**ACTIVITY**
In this exercise, print only the lines of the records below from the one with "left ankle: (355, 291)" through the one with "left wrist: (7, 114)", inclusive. Pictures are not part of the copy.

=-=-=

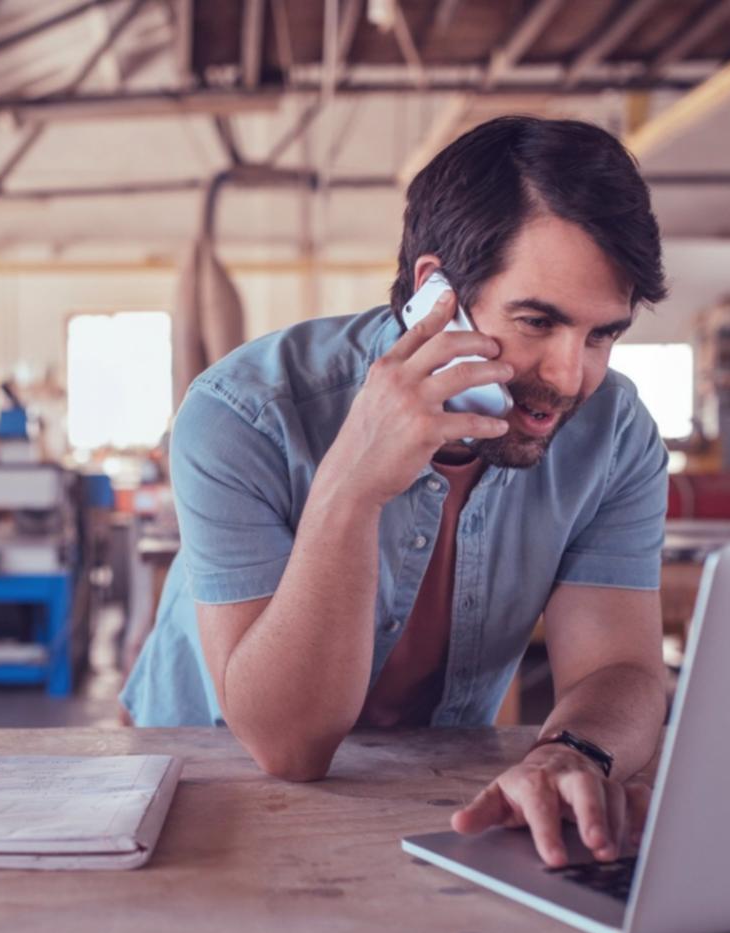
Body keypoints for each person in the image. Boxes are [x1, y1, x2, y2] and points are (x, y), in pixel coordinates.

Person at [122, 115, 672, 869]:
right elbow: (287, 748)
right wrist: (350, 490)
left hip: (440, 790)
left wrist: (573, 751)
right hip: (204, 782)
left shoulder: (614, 433)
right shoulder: (242, 413)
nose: (570, 376)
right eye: (536, 322)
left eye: (601, 335)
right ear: (434, 292)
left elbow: (622, 671)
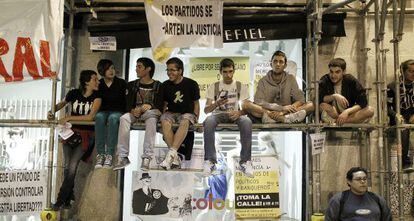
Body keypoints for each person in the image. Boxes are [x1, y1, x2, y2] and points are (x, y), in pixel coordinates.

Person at [47, 70, 101, 210]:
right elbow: (61, 104)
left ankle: (59, 201)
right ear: (86, 81)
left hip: (86, 136)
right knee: (67, 167)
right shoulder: (74, 93)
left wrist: (69, 117)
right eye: (95, 79)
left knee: (72, 168)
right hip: (69, 134)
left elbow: (90, 117)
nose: (98, 82)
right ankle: (68, 198)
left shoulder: (97, 97)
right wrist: (52, 111)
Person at [203, 58, 253, 177]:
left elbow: (248, 107)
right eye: (225, 72)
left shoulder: (240, 86)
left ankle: (245, 161)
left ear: (234, 71)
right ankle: (210, 161)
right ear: (220, 72)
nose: (228, 75)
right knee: (208, 121)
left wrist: (240, 113)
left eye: (230, 71)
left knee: (247, 121)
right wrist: (216, 104)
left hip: (234, 114)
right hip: (218, 114)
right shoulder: (214, 86)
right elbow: (206, 110)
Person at [113, 57, 162, 171]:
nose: (136, 69)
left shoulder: (158, 85)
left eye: (139, 67)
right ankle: (123, 156)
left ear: (148, 69)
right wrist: (132, 110)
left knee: (151, 119)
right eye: (136, 66)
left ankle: (147, 157)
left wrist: (151, 106)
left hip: (150, 113)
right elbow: (126, 103)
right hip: (135, 113)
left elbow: (161, 104)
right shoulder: (131, 85)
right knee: (124, 118)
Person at [243, 50, 314, 123]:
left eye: (281, 62)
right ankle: (275, 117)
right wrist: (280, 108)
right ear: (271, 64)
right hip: (267, 112)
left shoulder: (291, 79)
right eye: (275, 61)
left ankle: (284, 118)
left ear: (285, 65)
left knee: (310, 105)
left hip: (287, 113)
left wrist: (283, 112)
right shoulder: (263, 81)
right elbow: (258, 101)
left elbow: (300, 99)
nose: (278, 64)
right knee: (245, 104)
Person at [159, 57, 200, 170]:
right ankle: (174, 157)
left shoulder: (191, 84)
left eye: (172, 70)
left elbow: (196, 103)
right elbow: (164, 104)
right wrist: (161, 119)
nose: (169, 73)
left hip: (187, 113)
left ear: (180, 71)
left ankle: (171, 154)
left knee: (185, 119)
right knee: (164, 119)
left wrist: (196, 118)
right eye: (167, 70)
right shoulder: (165, 85)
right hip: (171, 112)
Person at [319, 58, 374, 125]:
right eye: (331, 72)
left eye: (337, 72)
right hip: (334, 113)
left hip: (348, 114)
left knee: (370, 110)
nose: (333, 75)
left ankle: (336, 122)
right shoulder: (326, 79)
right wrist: (334, 96)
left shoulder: (350, 80)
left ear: (344, 72)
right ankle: (339, 121)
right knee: (322, 105)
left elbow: (363, 101)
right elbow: (319, 99)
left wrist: (347, 112)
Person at [325, 167, 392, 221]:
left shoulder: (377, 199)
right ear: (349, 181)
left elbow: (387, 218)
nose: (362, 182)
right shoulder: (339, 200)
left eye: (364, 179)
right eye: (358, 179)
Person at [94, 59, 126, 169]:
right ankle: (101, 154)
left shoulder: (121, 83)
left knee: (113, 118)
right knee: (98, 117)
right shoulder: (99, 84)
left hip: (118, 111)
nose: (111, 71)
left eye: (112, 68)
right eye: (107, 69)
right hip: (103, 111)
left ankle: (109, 154)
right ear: (102, 71)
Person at [387, 59, 414, 172]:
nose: (413, 74)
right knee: (403, 127)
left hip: (411, 116)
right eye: (411, 71)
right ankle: (405, 162)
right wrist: (395, 114)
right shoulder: (393, 86)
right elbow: (386, 107)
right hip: (399, 118)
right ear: (402, 72)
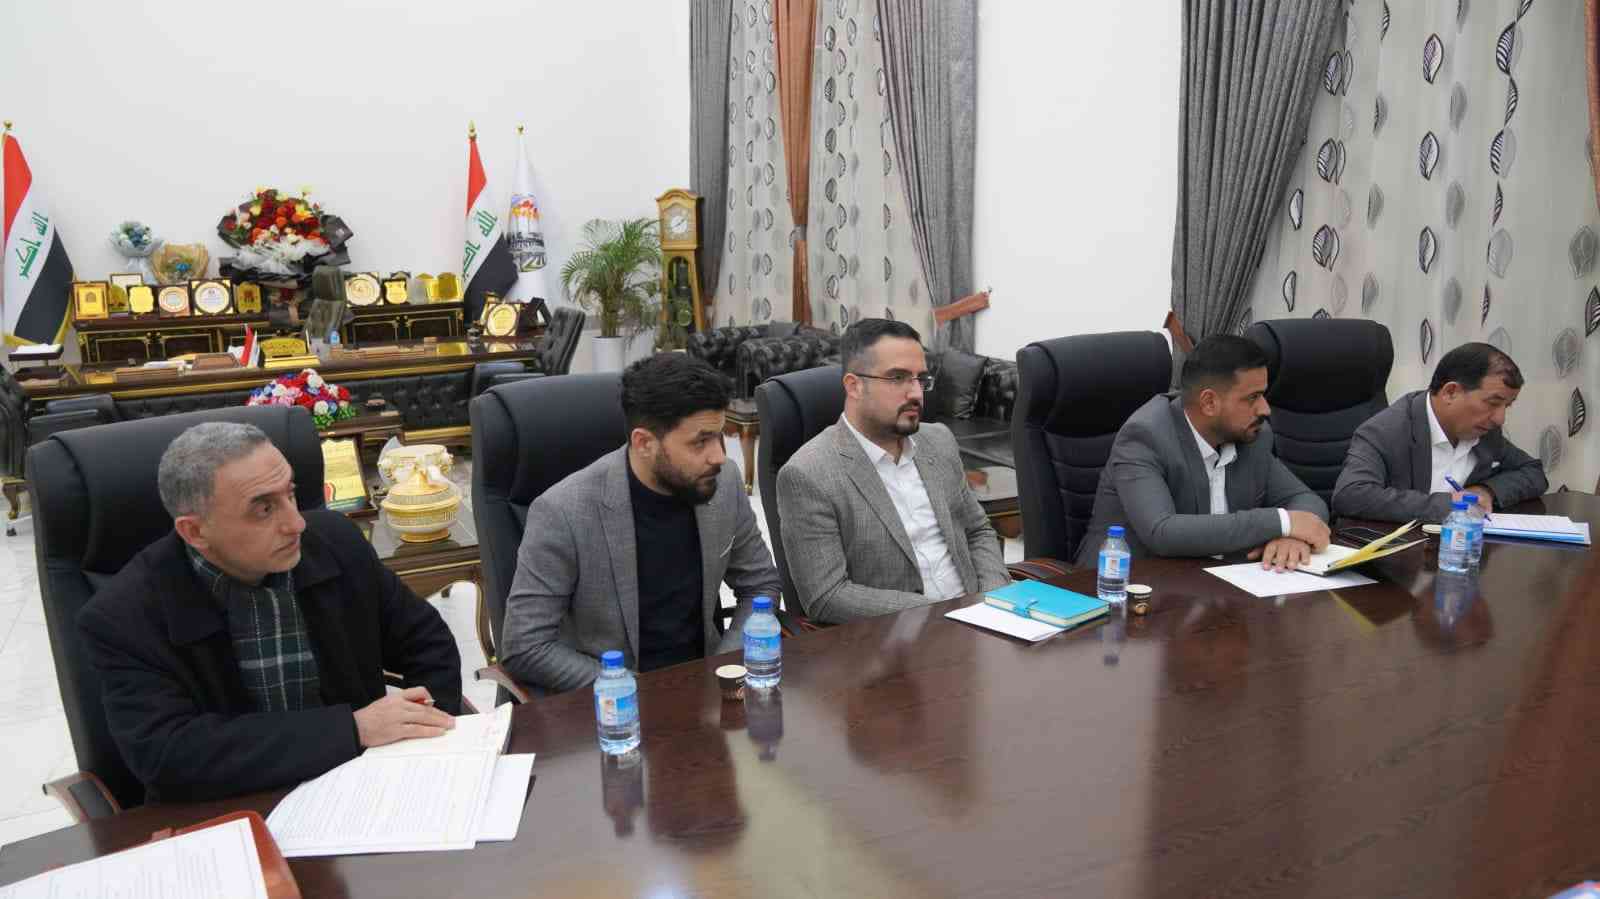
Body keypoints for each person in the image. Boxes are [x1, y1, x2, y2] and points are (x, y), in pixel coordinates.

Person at [78, 422, 461, 804]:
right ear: (194, 532)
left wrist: (428, 740)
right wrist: (352, 729)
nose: (296, 523)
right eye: (264, 509)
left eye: (290, 495)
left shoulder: (335, 542)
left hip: (359, 788)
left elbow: (427, 642)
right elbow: (169, 755)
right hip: (229, 811)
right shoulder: (121, 616)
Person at [500, 353, 782, 694]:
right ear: (644, 443)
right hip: (613, 703)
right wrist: (635, 690)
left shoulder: (723, 483)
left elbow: (760, 585)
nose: (719, 456)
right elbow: (525, 645)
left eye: (720, 436)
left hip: (706, 688)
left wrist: (723, 666)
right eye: (700, 441)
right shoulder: (563, 512)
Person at [776, 319, 1010, 623]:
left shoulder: (939, 440)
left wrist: (994, 600)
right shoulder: (809, 473)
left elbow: (977, 530)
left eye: (920, 379)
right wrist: (939, 616)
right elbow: (827, 596)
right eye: (898, 378)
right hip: (896, 637)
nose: (916, 394)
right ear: (854, 386)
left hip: (980, 620)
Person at [1078, 334, 1330, 570]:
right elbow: (1162, 532)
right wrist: (1282, 523)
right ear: (1209, 402)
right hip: (1120, 585)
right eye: (1252, 397)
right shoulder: (1144, 437)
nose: (1265, 409)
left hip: (1217, 585)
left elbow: (1306, 501)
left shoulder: (1253, 437)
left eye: (1263, 395)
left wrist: (1292, 539)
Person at [1332, 342, 1546, 522]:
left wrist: (1485, 490)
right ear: (1450, 392)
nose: (1500, 419)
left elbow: (1533, 472)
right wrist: (1450, 505)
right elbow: (1350, 495)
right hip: (1396, 551)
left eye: (1507, 406)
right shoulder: (1385, 431)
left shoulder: (1485, 431)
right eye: (1493, 403)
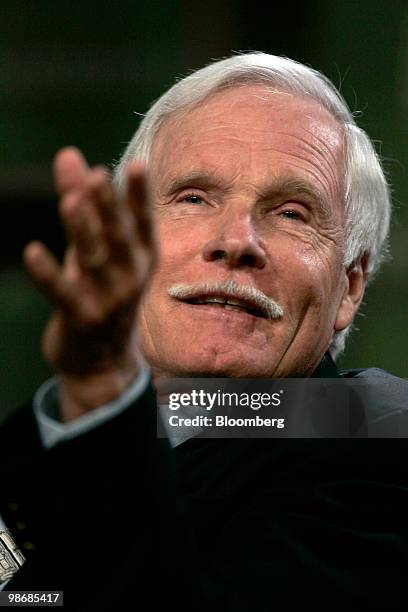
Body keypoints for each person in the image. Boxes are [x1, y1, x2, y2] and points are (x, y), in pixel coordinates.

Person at [1, 52, 407, 610]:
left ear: (351, 287)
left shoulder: (385, 450)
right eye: (193, 197)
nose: (236, 240)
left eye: (291, 213)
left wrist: (101, 400)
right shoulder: (43, 440)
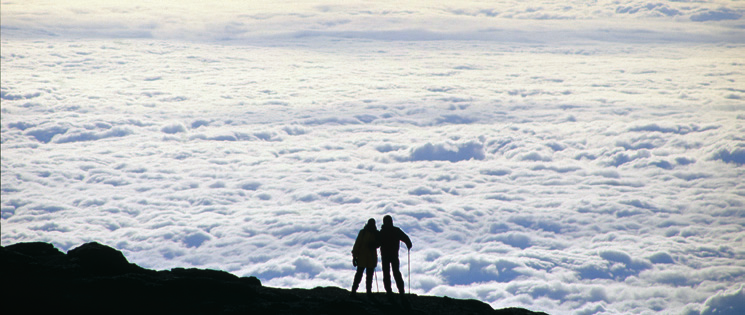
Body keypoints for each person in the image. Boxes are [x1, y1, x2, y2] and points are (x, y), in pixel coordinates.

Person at [379, 215, 412, 301]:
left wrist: (371, 246)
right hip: (393, 255)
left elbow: (377, 243)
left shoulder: (382, 232)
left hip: (385, 256)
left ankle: (389, 292)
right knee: (396, 273)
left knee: (387, 274)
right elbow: (405, 237)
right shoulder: (395, 230)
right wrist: (408, 243)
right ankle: (401, 292)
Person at [350, 218, 380, 298]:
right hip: (368, 259)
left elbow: (357, 245)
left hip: (364, 258)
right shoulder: (374, 233)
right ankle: (365, 292)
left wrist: (355, 257)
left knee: (362, 276)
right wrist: (354, 257)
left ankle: (355, 291)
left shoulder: (365, 233)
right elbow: (357, 245)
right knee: (364, 276)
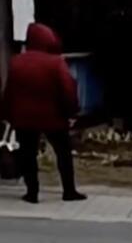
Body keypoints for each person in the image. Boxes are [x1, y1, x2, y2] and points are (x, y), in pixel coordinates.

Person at [0, 23, 85, 203]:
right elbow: (68, 89)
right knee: (63, 152)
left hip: (24, 118)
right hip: (53, 118)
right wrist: (72, 112)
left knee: (28, 154)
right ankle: (69, 190)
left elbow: (10, 91)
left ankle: (32, 192)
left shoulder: (17, 62)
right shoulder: (55, 62)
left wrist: (7, 114)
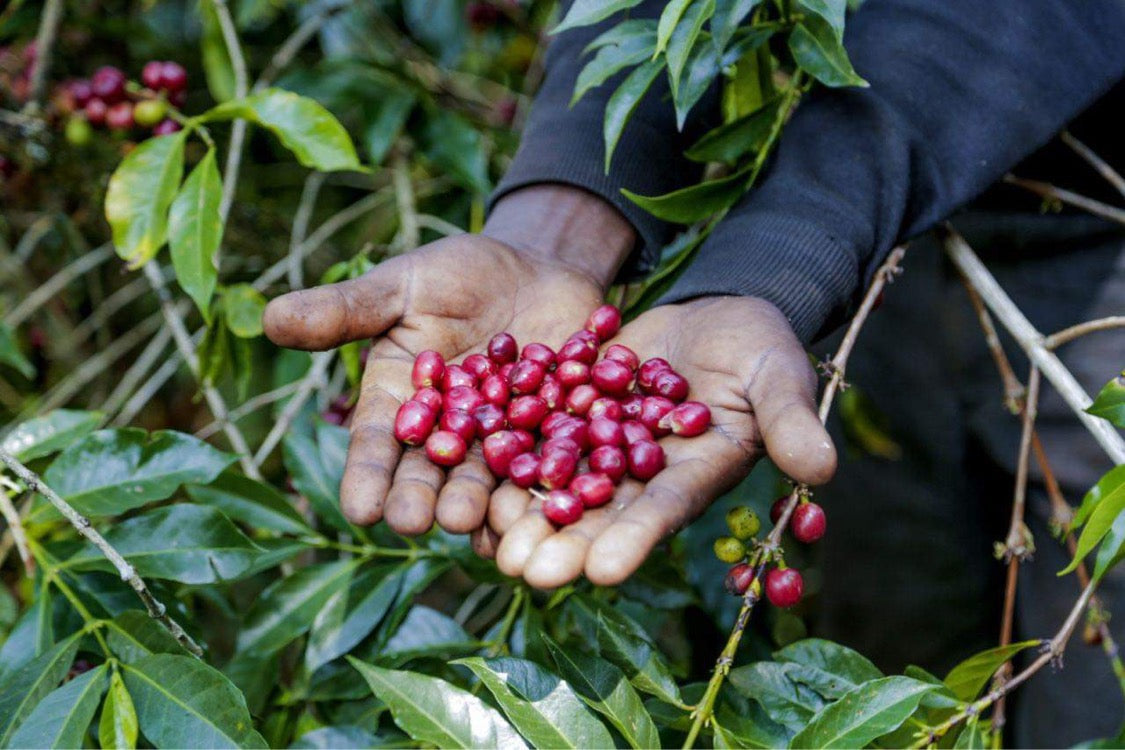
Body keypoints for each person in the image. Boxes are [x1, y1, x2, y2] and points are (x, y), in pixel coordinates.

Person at [263, 0, 1125, 744]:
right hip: (892, 251)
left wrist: (779, 256)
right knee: (902, 644)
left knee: (1093, 681)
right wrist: (560, 215)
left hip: (1095, 238)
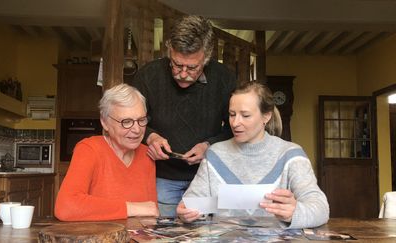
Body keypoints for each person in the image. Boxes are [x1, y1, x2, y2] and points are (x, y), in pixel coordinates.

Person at [177, 82, 329, 229]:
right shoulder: (215, 153)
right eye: (232, 114)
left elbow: (321, 209)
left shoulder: (291, 155)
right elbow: (192, 202)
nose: (235, 123)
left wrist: (295, 213)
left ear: (266, 116)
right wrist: (188, 211)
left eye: (245, 115)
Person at [130, 15, 236, 217]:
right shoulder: (148, 76)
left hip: (206, 176)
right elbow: (131, 122)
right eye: (177, 64)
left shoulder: (224, 78)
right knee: (161, 234)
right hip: (161, 176)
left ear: (206, 59)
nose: (183, 73)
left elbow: (235, 128)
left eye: (192, 67)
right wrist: (151, 137)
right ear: (170, 51)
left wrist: (210, 146)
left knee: (204, 235)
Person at [55, 84, 158, 221]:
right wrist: (131, 208)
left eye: (141, 120)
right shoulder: (89, 149)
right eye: (126, 122)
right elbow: (66, 207)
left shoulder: (147, 155)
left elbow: (151, 212)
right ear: (105, 122)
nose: (137, 130)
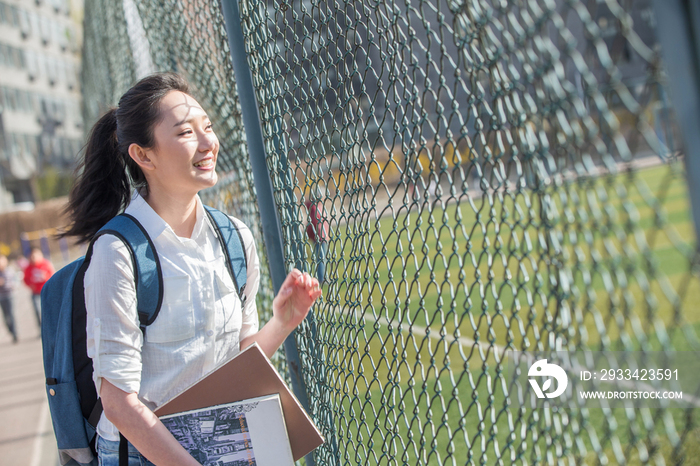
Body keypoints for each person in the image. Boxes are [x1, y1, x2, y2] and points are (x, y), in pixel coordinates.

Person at [61, 72, 322, 466]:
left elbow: (236, 362)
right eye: (186, 133)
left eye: (209, 127)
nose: (208, 143)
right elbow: (117, 403)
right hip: (145, 452)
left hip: (223, 439)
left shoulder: (235, 236)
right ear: (143, 155)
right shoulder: (118, 253)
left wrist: (282, 323)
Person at [22, 247, 54, 328]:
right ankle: (41, 327)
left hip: (46, 290)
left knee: (49, 309)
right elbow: (25, 279)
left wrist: (46, 278)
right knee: (38, 310)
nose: (33, 258)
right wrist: (30, 285)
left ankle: (51, 325)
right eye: (32, 256)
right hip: (35, 292)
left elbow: (53, 275)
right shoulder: (28, 267)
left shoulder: (46, 264)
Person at [0, 254, 18, 343]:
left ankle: (15, 333)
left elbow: (16, 280)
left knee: (11, 315)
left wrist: (14, 285)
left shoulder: (9, 271)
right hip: (1, 296)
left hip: (9, 295)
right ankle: (10, 330)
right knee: (5, 316)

=-=-=

**SOLUTION**
left ankle: (355, 291)
left shoulder: (365, 233)
right elbow: (357, 245)
right knee: (364, 276)
Body keypoints for each person in the image. Boxes are [x1, y1, x2, y2] and points are (x, y), in pixel coordinates.

Person at [0, 23, 85, 203]:
right elbow: (68, 89)
right knee: (63, 152)
left hip: (24, 118)
right hip: (53, 118)
right wrist: (72, 112)
left knee: (28, 154)
right ankle: (69, 190)
left elbow: (10, 91)
left ankle: (32, 192)
left shoulder: (17, 62)
right shoulder: (55, 62)
left wrist: (7, 114)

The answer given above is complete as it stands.